--- Excerpted records Enclosed Below ---

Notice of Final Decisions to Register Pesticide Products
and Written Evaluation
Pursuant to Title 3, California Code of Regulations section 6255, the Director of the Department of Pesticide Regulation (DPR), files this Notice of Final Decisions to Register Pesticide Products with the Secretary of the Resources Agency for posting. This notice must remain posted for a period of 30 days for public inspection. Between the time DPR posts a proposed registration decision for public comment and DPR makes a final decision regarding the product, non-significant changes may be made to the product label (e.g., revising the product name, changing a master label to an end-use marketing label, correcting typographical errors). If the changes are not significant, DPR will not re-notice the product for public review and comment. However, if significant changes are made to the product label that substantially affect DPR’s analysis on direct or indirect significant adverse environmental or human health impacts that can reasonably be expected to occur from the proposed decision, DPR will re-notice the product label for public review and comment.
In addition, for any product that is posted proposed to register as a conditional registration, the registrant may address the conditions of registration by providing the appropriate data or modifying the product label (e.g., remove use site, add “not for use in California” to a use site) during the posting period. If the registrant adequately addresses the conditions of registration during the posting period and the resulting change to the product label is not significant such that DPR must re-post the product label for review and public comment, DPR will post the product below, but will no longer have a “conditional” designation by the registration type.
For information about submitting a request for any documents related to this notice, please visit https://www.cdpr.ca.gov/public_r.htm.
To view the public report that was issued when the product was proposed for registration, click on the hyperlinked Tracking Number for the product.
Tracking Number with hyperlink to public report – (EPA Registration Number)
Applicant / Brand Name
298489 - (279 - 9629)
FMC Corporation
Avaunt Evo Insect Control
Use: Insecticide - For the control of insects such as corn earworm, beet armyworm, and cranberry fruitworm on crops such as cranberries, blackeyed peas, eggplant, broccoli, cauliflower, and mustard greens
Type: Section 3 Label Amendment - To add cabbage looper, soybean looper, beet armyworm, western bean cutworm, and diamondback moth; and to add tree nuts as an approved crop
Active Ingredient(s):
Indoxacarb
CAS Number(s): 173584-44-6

--- End of Enclosed Excerpted records ---

- [What the exercise asks]: Please copy exactly the lines from the first line of the records above through the line containing "and Written Evaluation", including both, and nothing more.

- [Reply]:
Notice of Final Decisions to Register Pesticide Products
and Written Evaluation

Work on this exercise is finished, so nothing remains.